Exercise description
The data below is to be written out exactly, with no pictures.
--- Data provided Enclosed Below ---
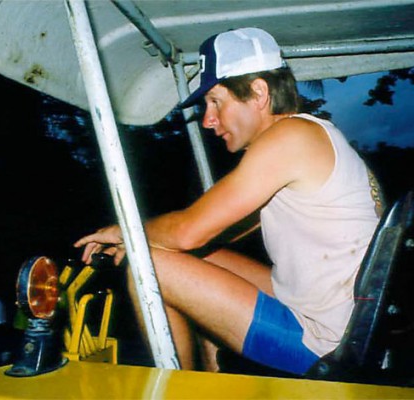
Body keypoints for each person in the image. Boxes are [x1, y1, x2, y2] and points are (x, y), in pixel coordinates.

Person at [74, 28, 383, 375]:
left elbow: (188, 230)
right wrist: (147, 241)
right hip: (336, 314)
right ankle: (212, 373)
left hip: (328, 342)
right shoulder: (309, 137)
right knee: (187, 256)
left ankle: (179, 391)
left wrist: (126, 234)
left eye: (216, 101)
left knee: (151, 268)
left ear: (259, 93)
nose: (207, 120)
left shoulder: (289, 138)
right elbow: (209, 236)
--- End of Enclosed Data provided ---
Completed exercise
Body keypoints for each person in the image. Boxes are [x1, y1, x2, y2] and points are (x, y), in pixel coordinates.

Person at [74, 28, 383, 375]:
left elbow: (188, 230)
right wrist: (147, 241)
right hip: (336, 314)
right ankle: (212, 373)
left hip: (328, 342)
right shoulder: (309, 137)
right knee: (187, 256)
left ankle: (179, 391)
left wrist: (126, 234)
left eye: (216, 101)
left knee: (151, 268)
left ear: (259, 93)
nose: (207, 120)
left shoulder: (289, 138)
right elbow: (209, 236)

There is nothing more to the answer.